Of the solvents investigated, the researchers found that dimethyl ether, or DME, performed best and thus could be the basis for solving water problems. In part, this was because of DME’s physical characteristics. A condensable gas, DME is hydrophilic, and this love of water means it will take up water but not salt. Also, dimethyl ether boils at a frigid -24 C or about -11 F.
The low boiling point made getting the DME out of a water-solvent mix or elsewhere relatively easy. A little heat turns the solvent into a gas, making it fairly simple and inexpensive in terms of energy and equipment to separate out.
What the group didn’t expect when they began the research, according to Wilson, is how well DME displaced water.
Under certain conditions, putting one part of DME into solution or an object resulted in the removal of the same amount of water, an outcome that theory says shouldn’t have happened.
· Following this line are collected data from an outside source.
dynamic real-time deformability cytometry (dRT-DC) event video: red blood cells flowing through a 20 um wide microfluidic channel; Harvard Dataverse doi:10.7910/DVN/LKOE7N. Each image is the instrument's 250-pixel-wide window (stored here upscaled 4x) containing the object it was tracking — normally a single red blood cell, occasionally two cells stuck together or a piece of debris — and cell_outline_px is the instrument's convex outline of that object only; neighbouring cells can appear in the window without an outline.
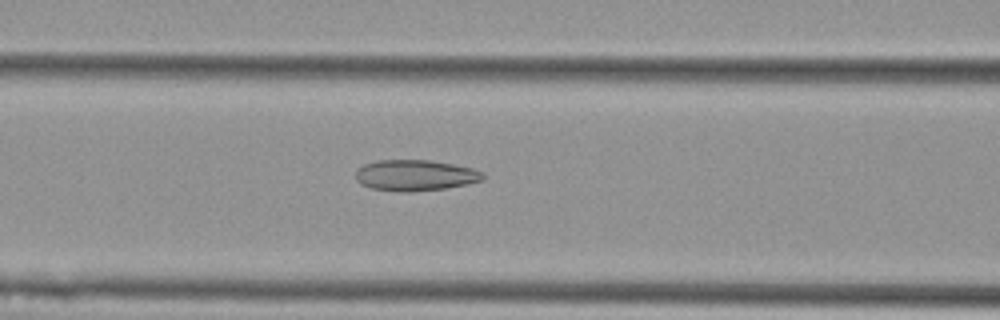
{"species": "Egyptian fruit bat (a non-hibernating species)", "species_latin": "Rousettus aegyptiacus", "temperature_condition": "cold", "stored_images_in_passage": 38, "camera_frame_rate_fps": 3000, "um_per_image_px": 0.085, "animal": {"sex": "female"}, "frame": {"image": 1, "passage_image": 23, "time_ms": 7.333, "image_size_px": [1000, 320], "cell_outline_px": [[484, 180], [444, 188], [408, 192], [400, 192], [368, 188], [360, 184], [356, 180], [356, 168], [364, 164], [376, 160], [428, 160], [452, 164], [472, 168], [484, 172]], "centroid_in_image_um": [35.24, 14.9], "position_along_channel_um": 131.4, "area_um2": 23.06}}
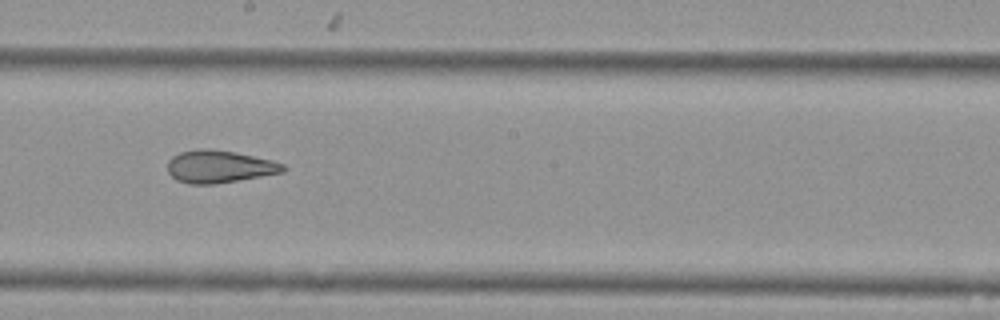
{"frame": {"image": 2, "passage_image": 31, "time_ms": 10.0, "image_size_px": [1000, 320], "cell_outline_px": [[288, 168], [284, 172], [216, 184], [188, 184], [176, 180], [168, 172], [168, 160], [172, 156], [180, 152], [200, 148], [208, 148], [236, 152], [272, 160], [284, 164]], "centroid_in_image_um": [18.64, 14.16], "position_along_channel_um": 229.6, "area_um2": 22.08}}
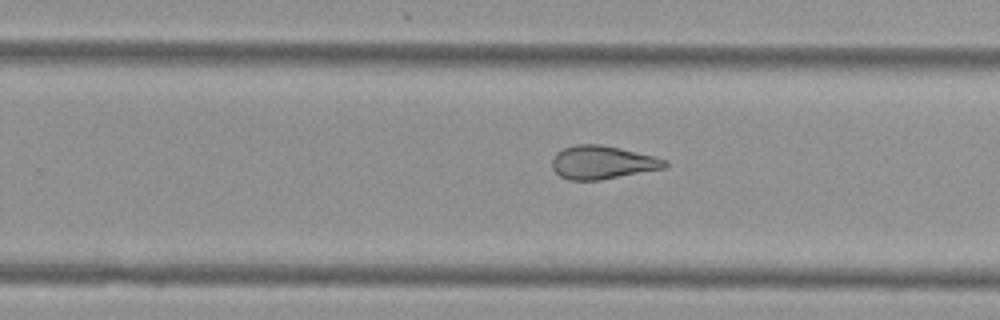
{"frame": {"image": 3, "passage_image": 35, "time_ms": 11.333, "image_size_px": [1000, 320], "cell_outline_px": [[668, 164], [664, 168], [600, 180], [568, 180], [560, 176], [552, 168], [552, 156], [556, 152], [564, 148], [576, 144], [600, 144], [620, 148], [668, 160]], "centroid_in_image_um": [51.16, 13.8], "position_along_channel_um": 278.6, "area_um2": 21.85}}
The scientists are still investigating why this takes place.
Research done so far shows that DME can be used in a number of different ways.
To get rid of brine or wet solids, the solvent could be pressurized to about five atmospheres, or five times air pressure at sea level, which would cause the DME to condense into a liquid. This could then be bubbled through the problem water in a tank, where the solvent would push the salt out of solution. Salts and solids end up at the bottom of the tank, ready for extraction and disposal. The gaseous water-solvent mixture at the top of the tank could then be piped into another tank for separation, resulting in distinct streams of water and DME. The solvent could then be reused, heading back to the start of the process.
Estimates are that using DME can cut the energy cost of handling brine by at least 50%. That potential has attracted attention from industrial partners, such as water treatment specialist Trevi Systems of Petaluma, California. CEO John Webley said the company focuses on ways to remove salt from water, with target markets being cities in the Southwest that are far inland.
Current technology can economically remove about two-thirds of the salt in water, Webley pointed out. The result, though, is some water that is fresh enough to drink and some where the salt has been concentrated. This water is too salty for treatment and too expensive to dispose of. What’s needed is way to finish the job, so that only water-free salt is left.
A DME-based process could fit the bill of what’s required, Webley noted, because it would hit cost targets, use nontoxic materials and not add to greenhouse gas emissions. “We’ve built a model, a techno-economic model, and everything checks out,” he said.
The next step would be to build a prototype, something currently being considered. If the demonstration unit works as expected, the company would then look into securing further funding with an eye on eventual commercialization.
Another broad possible use of DME would be in drying. Today, commercial scale drying of food, wood and other products accounts for 10% of all the industrial energy use in the United States. Getting rid of unwanted moisture using DME would be as much as 80% less costly compared to drying through heat-based evaporation.
“The DME replaces the water in a porous media and pushes the water out. Then it can be pulled out pretty easily,” Wilson said in explaining the mechanisms behind this performance improvement.
As is the case with water treatment, his group is interested in working with industrial partners to explore this application.